Source extract:
__________

Sandboxing and Approval Testing for Data Scientists and Engineers


Details
Welcome to this meeting of the Gothenburg Python User Group. Emily Bache will give a talk about some recent work she's been doing and some open source tools for testing. There will also be time for talking to the other Python users who will be there.
Many thanks to ProAgile for sponsoring this meeting with a venue and sandwiches.
Agenda
17:30 - Mingle and sandwiches
18:00 - Welcome, introductions, sponsor presentation
18:15 - Talk by Emily Bache (description below)
19:00 - Break, mingle
19:15 - Group exercise trying out the tools
20:15 - End of hands-on session
20:30 - Close of meeting
Talk description
Sometimes the data is the most important part of the software. Your program may need to read from more than one data source and combine records to produce new data. Sometimes your program needs to update existing records, or even remove some data. As you develop these kinds of programs, it can be useful to have regression tests that let you see the impact of changes on the kinds of data you normally work with.

__________

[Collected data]

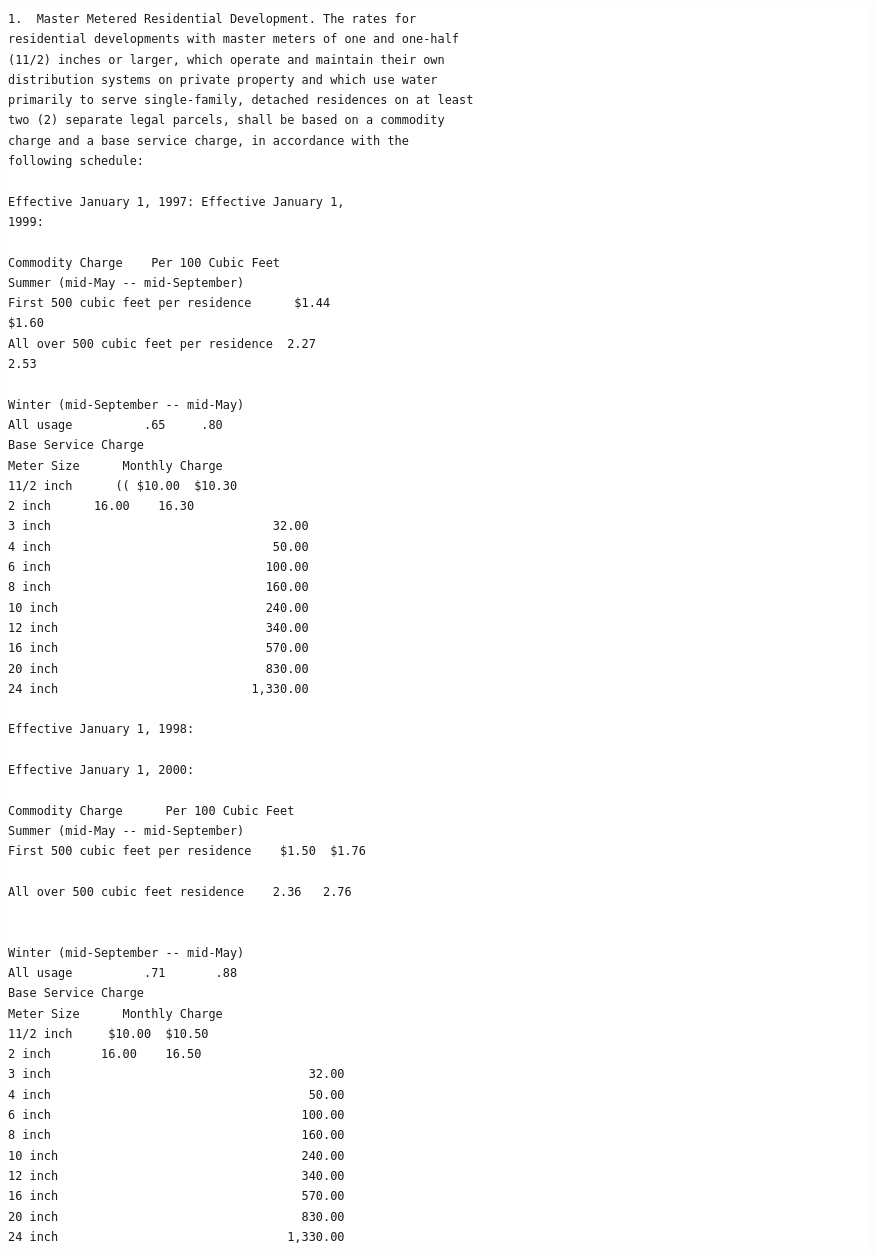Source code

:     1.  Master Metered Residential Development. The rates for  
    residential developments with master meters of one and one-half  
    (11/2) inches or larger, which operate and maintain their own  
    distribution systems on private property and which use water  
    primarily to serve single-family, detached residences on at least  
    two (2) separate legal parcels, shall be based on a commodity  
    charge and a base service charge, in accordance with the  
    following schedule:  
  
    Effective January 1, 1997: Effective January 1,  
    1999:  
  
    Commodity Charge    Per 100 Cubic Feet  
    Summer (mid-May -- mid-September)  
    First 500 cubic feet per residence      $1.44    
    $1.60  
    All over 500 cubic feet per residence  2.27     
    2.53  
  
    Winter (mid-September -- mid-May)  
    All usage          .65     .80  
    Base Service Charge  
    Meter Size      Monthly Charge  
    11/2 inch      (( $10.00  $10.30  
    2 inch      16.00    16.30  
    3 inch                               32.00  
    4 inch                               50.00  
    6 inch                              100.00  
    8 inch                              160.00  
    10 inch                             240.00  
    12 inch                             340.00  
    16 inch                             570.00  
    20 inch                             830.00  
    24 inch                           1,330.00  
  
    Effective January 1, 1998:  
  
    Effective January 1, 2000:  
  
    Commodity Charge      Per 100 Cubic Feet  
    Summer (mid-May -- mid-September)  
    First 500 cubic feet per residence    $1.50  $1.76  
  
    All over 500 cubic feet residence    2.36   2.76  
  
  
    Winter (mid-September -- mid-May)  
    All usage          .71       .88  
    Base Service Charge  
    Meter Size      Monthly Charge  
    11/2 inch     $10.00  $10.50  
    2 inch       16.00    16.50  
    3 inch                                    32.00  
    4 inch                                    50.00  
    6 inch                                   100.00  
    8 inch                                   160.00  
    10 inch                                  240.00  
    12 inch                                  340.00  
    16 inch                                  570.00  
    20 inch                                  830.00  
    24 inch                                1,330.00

__________

According to the meetup announcement, which company sponsored the meeting, and what did it provide?

Solution to this problem:
ProAgile sponsored the meeting, providing a venue and sandwiches.